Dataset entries
== Segment start ==

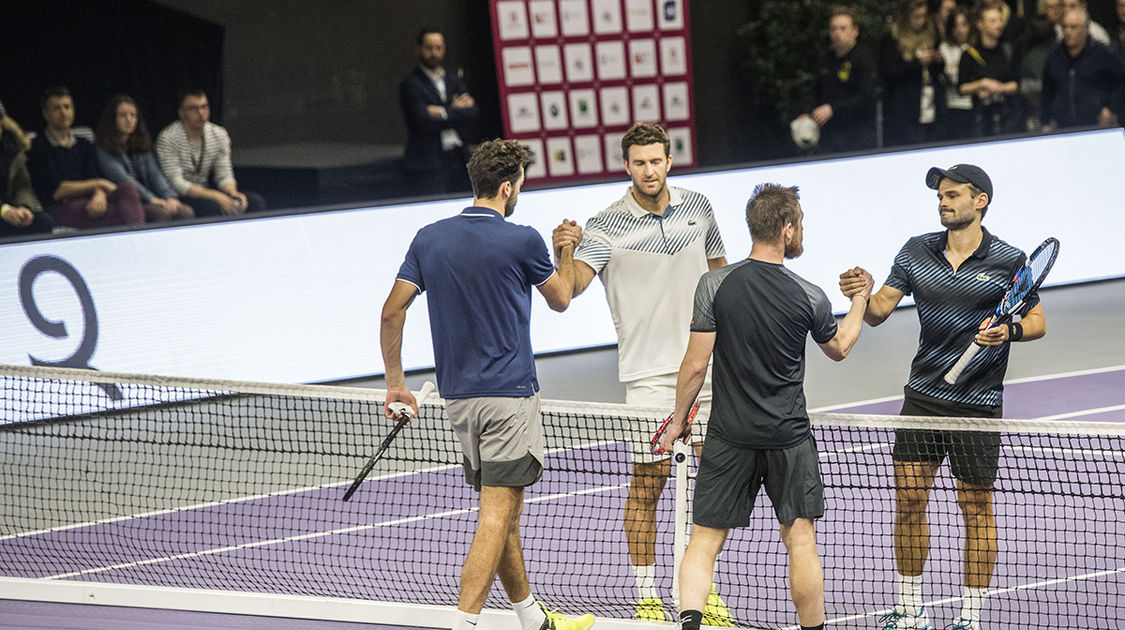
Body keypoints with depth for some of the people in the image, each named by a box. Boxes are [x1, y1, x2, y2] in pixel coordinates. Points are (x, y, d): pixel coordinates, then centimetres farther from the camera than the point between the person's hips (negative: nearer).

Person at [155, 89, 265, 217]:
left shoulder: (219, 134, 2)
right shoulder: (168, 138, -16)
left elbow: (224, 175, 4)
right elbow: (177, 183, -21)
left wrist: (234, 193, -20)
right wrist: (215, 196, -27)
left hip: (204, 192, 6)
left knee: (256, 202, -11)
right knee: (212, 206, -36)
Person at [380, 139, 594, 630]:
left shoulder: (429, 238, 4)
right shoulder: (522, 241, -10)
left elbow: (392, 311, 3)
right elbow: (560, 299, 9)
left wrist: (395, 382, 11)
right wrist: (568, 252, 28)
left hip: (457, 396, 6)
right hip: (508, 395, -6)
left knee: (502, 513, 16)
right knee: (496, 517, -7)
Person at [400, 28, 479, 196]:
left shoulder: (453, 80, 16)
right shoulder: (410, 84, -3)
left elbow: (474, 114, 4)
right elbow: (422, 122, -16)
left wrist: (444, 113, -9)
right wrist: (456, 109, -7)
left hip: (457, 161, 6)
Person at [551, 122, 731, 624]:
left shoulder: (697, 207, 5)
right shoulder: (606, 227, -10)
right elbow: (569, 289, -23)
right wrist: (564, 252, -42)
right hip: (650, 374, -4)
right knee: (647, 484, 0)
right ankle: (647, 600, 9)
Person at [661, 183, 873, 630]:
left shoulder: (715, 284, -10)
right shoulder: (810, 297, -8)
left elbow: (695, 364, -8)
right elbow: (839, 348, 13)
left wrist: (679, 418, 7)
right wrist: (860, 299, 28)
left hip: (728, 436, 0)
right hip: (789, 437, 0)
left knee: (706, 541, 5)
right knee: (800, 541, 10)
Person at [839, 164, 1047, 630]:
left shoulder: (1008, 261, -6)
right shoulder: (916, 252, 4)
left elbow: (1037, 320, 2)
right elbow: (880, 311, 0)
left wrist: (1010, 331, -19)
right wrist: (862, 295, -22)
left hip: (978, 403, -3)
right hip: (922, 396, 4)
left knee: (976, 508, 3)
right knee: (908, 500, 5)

== Segment end ==
== Segment start ==

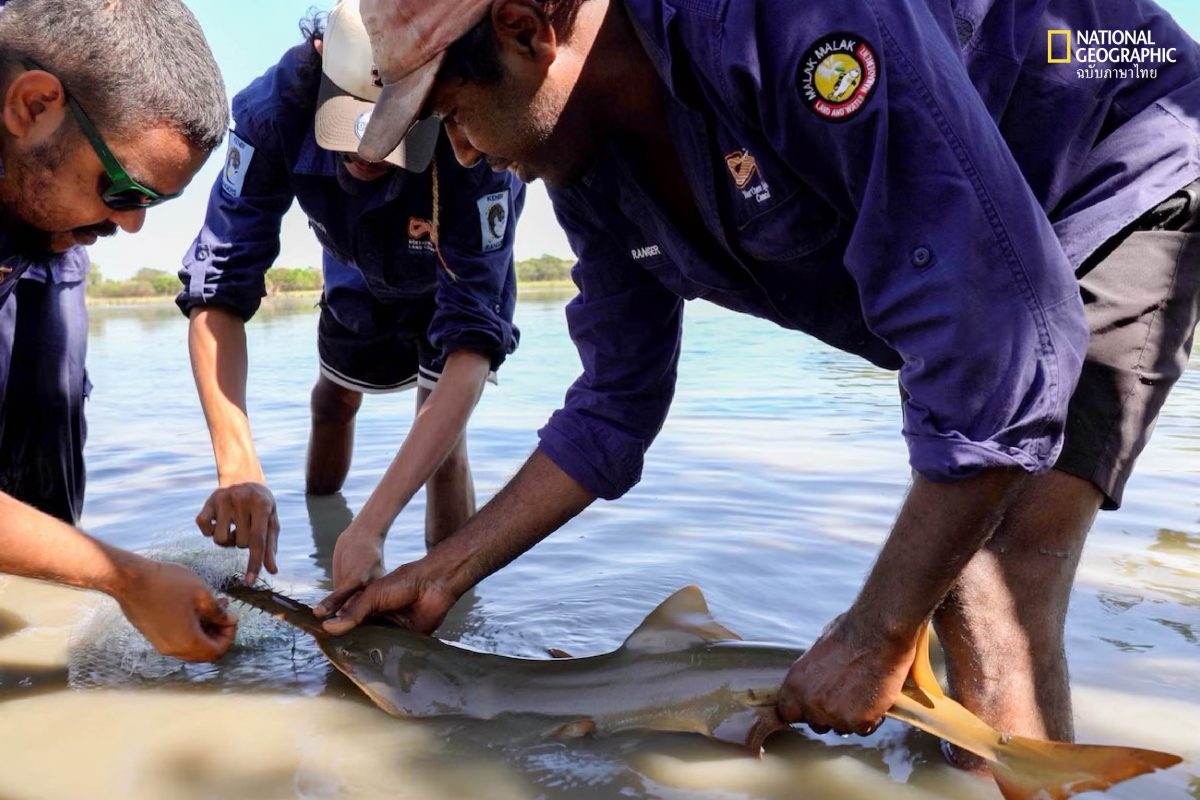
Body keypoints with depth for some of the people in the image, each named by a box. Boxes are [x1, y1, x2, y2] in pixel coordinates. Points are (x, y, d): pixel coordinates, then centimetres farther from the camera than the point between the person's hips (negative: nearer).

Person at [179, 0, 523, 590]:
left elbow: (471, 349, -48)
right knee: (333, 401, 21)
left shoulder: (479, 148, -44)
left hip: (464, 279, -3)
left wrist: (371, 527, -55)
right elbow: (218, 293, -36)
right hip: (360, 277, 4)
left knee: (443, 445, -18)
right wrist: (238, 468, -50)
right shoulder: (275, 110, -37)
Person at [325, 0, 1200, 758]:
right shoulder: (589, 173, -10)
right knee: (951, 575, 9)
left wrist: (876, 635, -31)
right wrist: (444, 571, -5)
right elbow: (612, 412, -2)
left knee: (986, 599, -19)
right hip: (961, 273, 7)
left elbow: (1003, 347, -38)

== Segment end ==

• **Problem**:
From the entries above, write out only the lines starting at the line that holds "left elbow: (474, 114, 4)" and ending at the line that holds "right knee: (647, 484, 0)", keeping both and matching them exactly.

• **Answer box**:
left elbow: (474, 114, 4)
right elbow: (422, 122, -16)
left wrist: (444, 113, -9)
right wrist: (456, 109, -7)
left hip: (457, 161, 6)
Person at [551, 122, 731, 624]:
left shoulder: (697, 207, 5)
right shoulder: (606, 227, -10)
right elbow: (569, 289, -23)
right wrist: (564, 252, -42)
right hip: (650, 374, -4)
right knee: (647, 484, 0)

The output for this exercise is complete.